5. The method of claim 4, wherein the first transmitter link is associated with the first receiver link at the lower MAC level via a pairwise transient key security association (PTKSA), the PTKSA being created using a four-way key exchange that uses the PMK, a first transmitter link random number, a first receiver link random number, a first transmitter link address, and a first receiver link address.

6. The method of claim 4, wherein the first transmitter link is associated with the first receiver link at the lower MAC level via a Group Transient Key Security Association (GTKSA), the GTKSA being derived during the four-way key exchange and established using a two-way key exchange at the lower MAC level and between the first transmitter link and the first receiver link.

7. The method according to claim 1, further comprising: First data is provided to the first receiver link via the first transmitter link; as well as The second data is provided to the second receiver link via the second transmitter link.

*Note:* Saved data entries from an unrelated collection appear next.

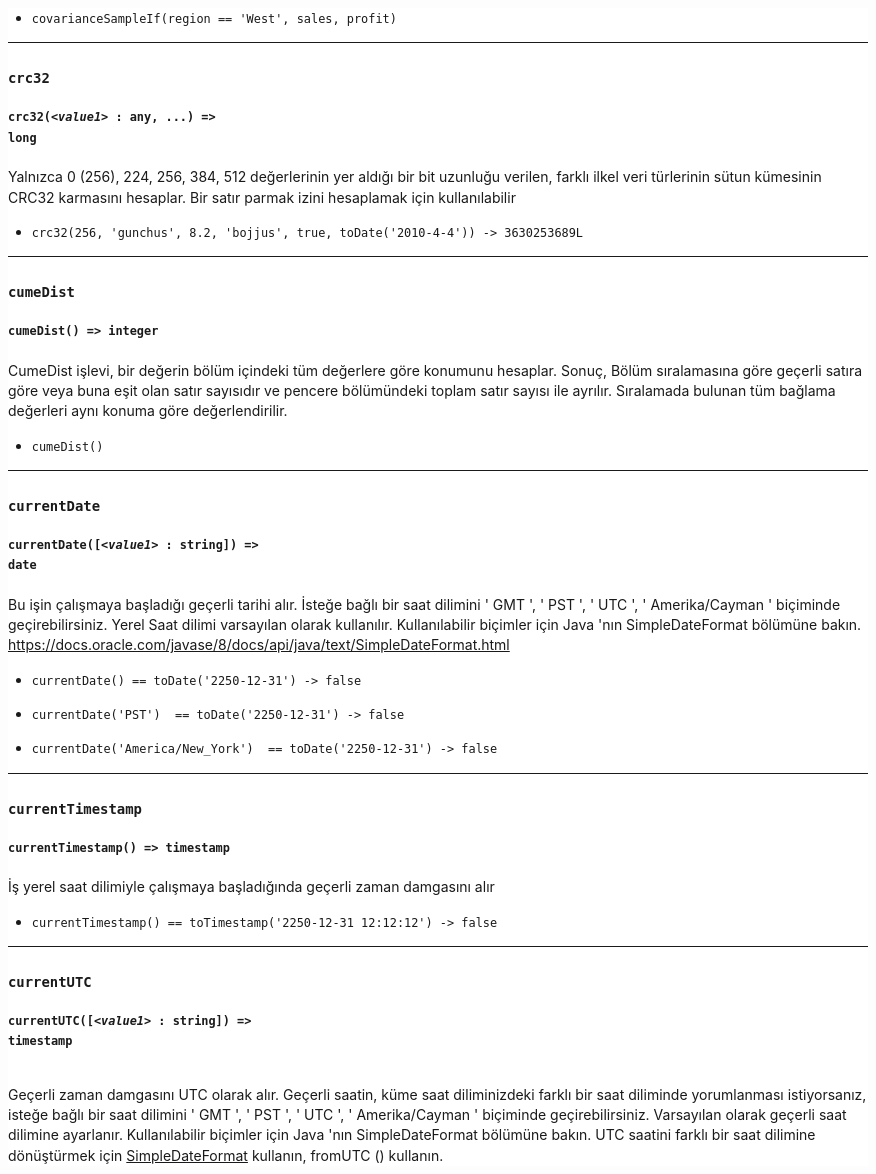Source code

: * ``covarianceSampleIf(region == 'West', sales, profit)``

___
### <code>crc32</code>
<code><b>crc32(<i>&lt;value1&gt;</i> : any, ...) => long</b></code><br/><br/>
Yalnızca 0 (256), 224, 256, 384, 512 değerlerinin yer aldığı bir bit uzunluğu verilen, farklı ilkel veri türlerinin sütun kümesinin CRC32 karmasını hesaplar. Bir satır parmak izini hesaplamak için kullanılabilir

* ``crc32(256, 'gunchus', 8.2, 'bojjus', true, toDate('2010-4-4')) -> 3630253689L``

___
### <code>cumeDist</code>
<code><b>cumeDist() => integer</b></code><br/><br/>
CumeDist işlevi, bir değerin bölüm içindeki tüm değerlere göre konumunu hesaplar. Sonuç, Bölüm sıralamasına göre geçerli satıra göre veya buna eşit olan satır sayısıdır ve pencere bölümündeki toplam satır sayısı ile ayrılır. Sıralamada bulunan tüm bağlama değerleri aynı konuma göre değerlendirilir.

* ``cumeDist()``

___
### <code>currentDate</code>
<code><b>currentDate([<i>&lt;value1&gt;</i> : string]) => date</b></code><br/><br/>
Bu işin çalışmaya başladığı geçerli tarihi alır. İsteğe bağlı bir saat dilimini ' GMT ', ' PST ', ' UTC ', ' Amerika/Cayman ' biçiminde geçirebilirsiniz. Yerel Saat dilimi varsayılan olarak kullanılır. Kullanılabilir biçimler için Java 'nın SimpleDateFormat bölümüne bakın. https://docs.oracle.com/javase/8/docs/api/java/text/SimpleDateFormat.html

* ``currentDate() == toDate('2250-12-31') -> false``

* ``currentDate('PST')  == toDate('2250-12-31') -> false``

* ``currentDate('America/New_York')  == toDate('2250-12-31') -> false``

___
### <code>currentTimestamp</code>
<code><b>currentTimestamp() => timestamp</b></code><br/><br/>
İş yerel saat dilimiyle çalışmaya başladığında geçerli zaman damgasını alır

* ``currentTimestamp() == toTimestamp('2250-12-31 12:12:12') -> false``

___
### <code>currentUTC</code>
<code><b>currentUTC([<i>&lt;value1&gt;</i> : string]) => timestamp</b></code><br/><br/>

Geçerli zaman damgasını UTC olarak alır. Geçerli saatin, küme saat diliminizdeki farklı bir saat diliminde yorumlanması istiyorsanız, isteğe bağlı bir saat dilimini ' GMT ', ' PST ', ' UTC ', ' Amerika/Cayman ' biçiminde geçirebilirsiniz. Varsayılan olarak geçerli saat dilimine ayarlanır. Kullanılabilir biçimler için Java 'nın SimpleDateFormat bölümüne bakın. UTC saatini farklı bir saat dilimine dönüştürmek için [SimpleDateFormat](https://docs.oracle.com/javase/8/docs/api/java/text/SimpleDateFormat.html) kullanın, fromUTC () kullanın.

8. The method of claim 7, further comprising assigning a first identifier to the first data and assigning a second identifier to the second data.

9. The method of claim 8, wherein the first identifier is assigned to the first data at the lower MAC level at the transmitter.

10. The method of claim 7, wherein providing the first data to the first receiver link via the first transmitter link comprises: Construct multi-link MAC frames; Update the MAC header to include the MAC logical entity identifier on the transmitter, the MAC logical entity identifier on the receiver, the transmitter address per link (TA), the receiver address per link (RA), the source address (SA), and the destination address (DA).